That includes areas like La Crosse, with about 100,000 people in the metro area, and a central city of 50,000. Wisconsin has many smaller metro areas, in addition to the larger cities of Milwaukee and Madison.
Revenue sharing and cooperation make a lot of sense. Cities long have advocated outright annexation of suburban areas in order to provide services to them. But suburban towns often don't want to be annexed, and state law does not allow annexation to happen against their will.
What's the answer? The services need to be provided, and there needs to be an equitable way to share tax revenue that results from new growth.
The Wisconsin Alliance of Cities, which represents La Crosse and 36 other Wisconsin cities, is talking about ways to use Wisconsin's shared revenue program — the major vehicle of state aid to local governments — as a way to push for more regional collaboration within metro areas.
A story in Sunday's edition of the Milwaukee Journal Sentinel referred to it as a "plan." But it's really more in the "idea" stage than it is a formal plan.
That's because no one knows at this point where the state could get additional money to add a regional growth component to Wisconsin's $949 million shared revenue system. Cities don't want to simply change the existing shared revenue to a regional system because that would hurt the very places that need help the most — struggling central cities with high poverty and low property values.
There are some examples of other communities that have had success with regional approaches to issues. The Twin Cities metro area in Minnesota is the best local example. There is a Metropolitan Council that handles regional services such as sewers and mass transit. According to Rich Eggleston of the Wisconsin Alliance of Cities, the Twin Cities revenue sharing programs initially shifted tax revenue from wealthier and rapidly expanding suburbs into the central cities.
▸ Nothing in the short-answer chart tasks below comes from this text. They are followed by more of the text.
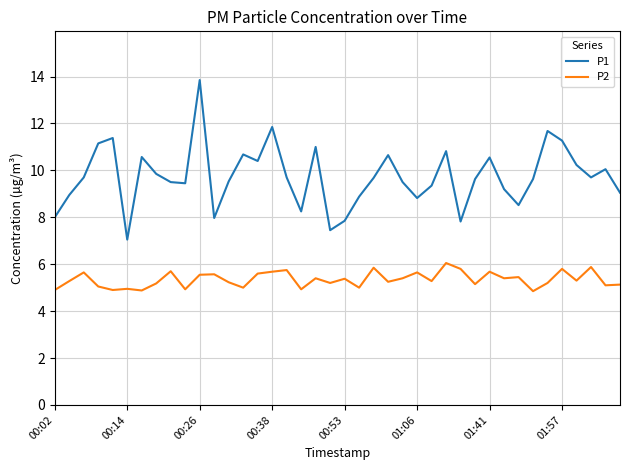

Which series has the widest spread of values?

P1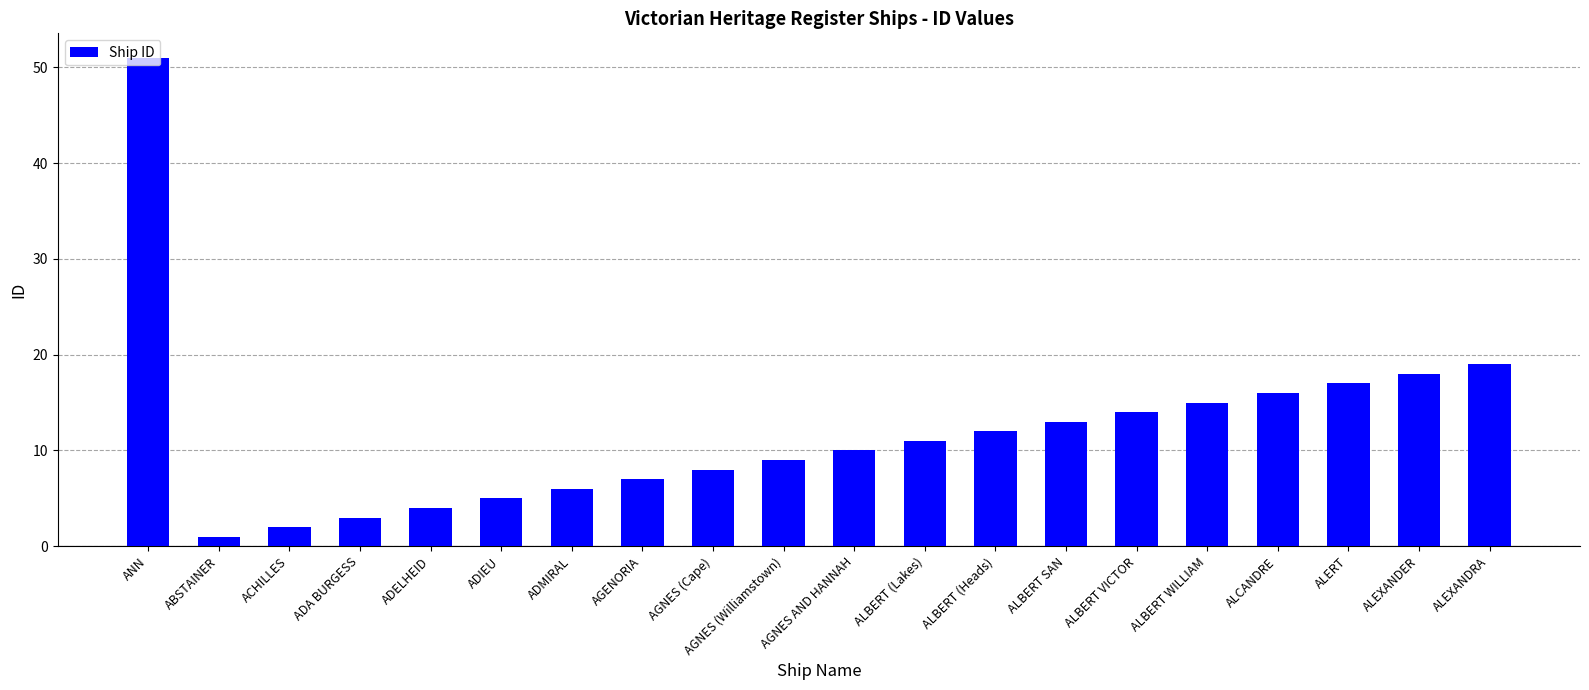

Rank the categories by value from highest to lowest.

ANN, ALEXANDRA, ALEXANDER, ALERT, ALCANDRE, ALBERT WILLIAM, ALBERT VICTOR, ALBERT SAN, ALBERT (Heads), ALBERT (Lakes), AGNES AND HANNAH, AGNES (Williamstown), AGNES (Cape), AGENORIA, ADMIRAL, ADIEU, ADELHEID, ADA BURGESS, ACHILLES, ABSTAINER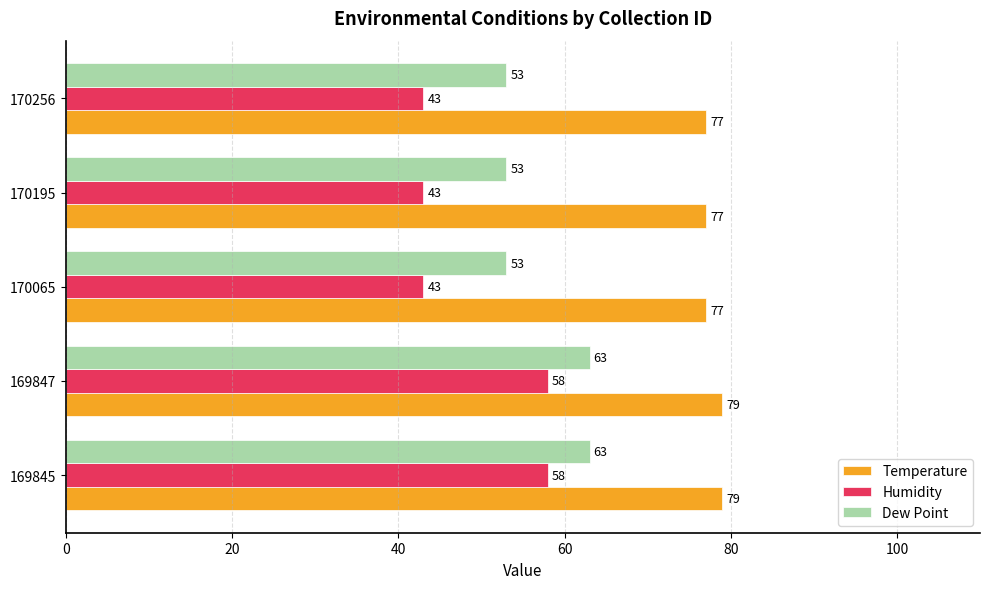

Which series has the widest spread of values?

Humidity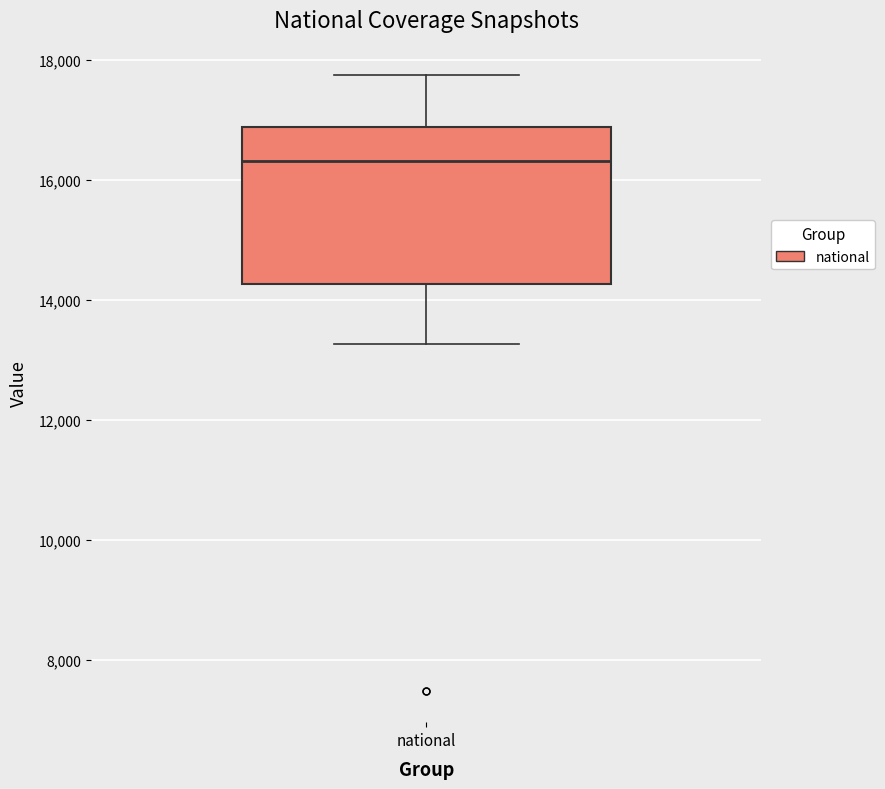

Read this box plot against the y-axis: the position of the median line, the range covered by the box, and the ends of both whiskers. The values are not printed on the chart, so give them approximately, as read against the axis.

median 16400, box 14200 to 16800, whiskers 13200 to 17800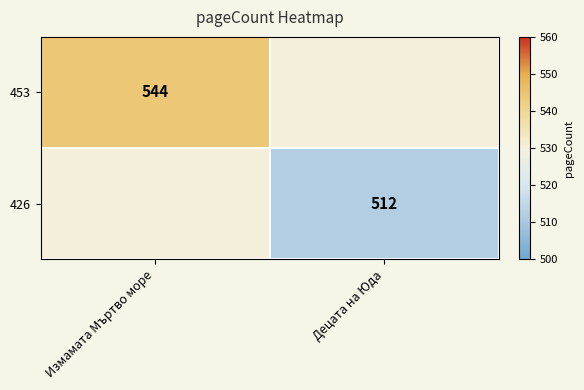

Is it true that 426 equals 512 at Децата на Юда?

True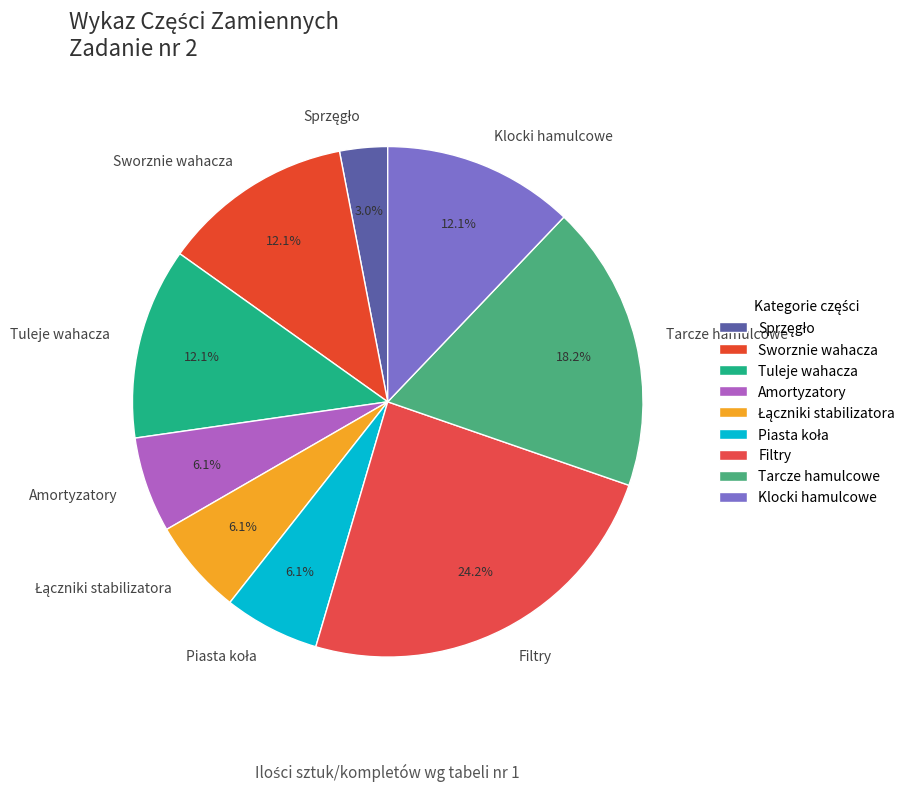

Combined, do Amortyzatory and Filtry account for over 50%?

No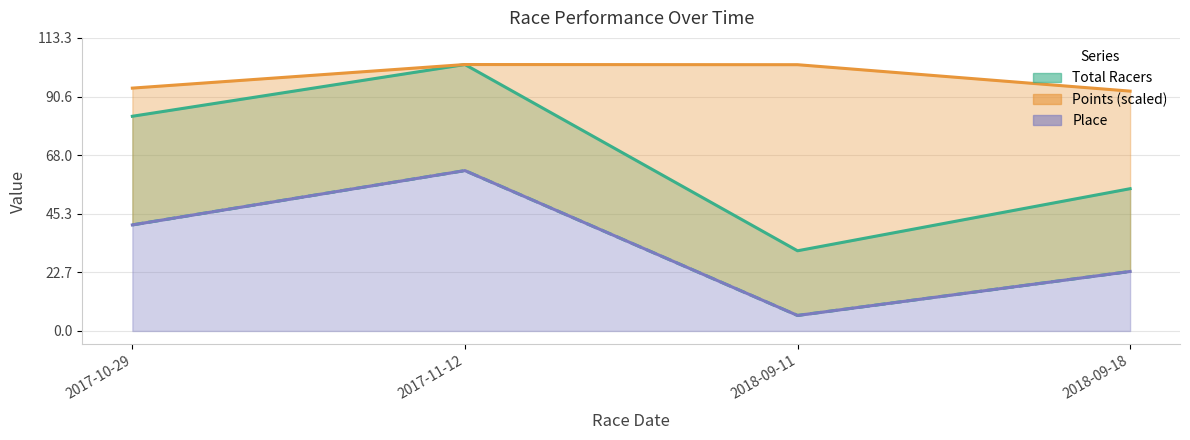

Rank the series at 2017-10-29 from lowest to highest value.

Place, Total Racers, Points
Now, Eggleston said, the central cities are so economically vibrant that some revenue generated from Minneapolis and St. Paul and the wealthier outer suburbs is being shifted to help the more struggling inner ring of suburbs.
Some type of revenue sharing could work in Wisconsin. The Alliance is recommending that the state try to get an additional $70 million in new revenue to use as a regional incentive program in addition to the existing shared revenue program.
Where do we get the $70 million in new revenue to run such a program? That's the question.
As soon as someone comes up with an answer to that question, the Alliance's "idea" could graduate to "plan." Meanwhile, state and local officials need to think very hard to find ways that our existing resources — including shared revenue — can encourage more regional cooperation.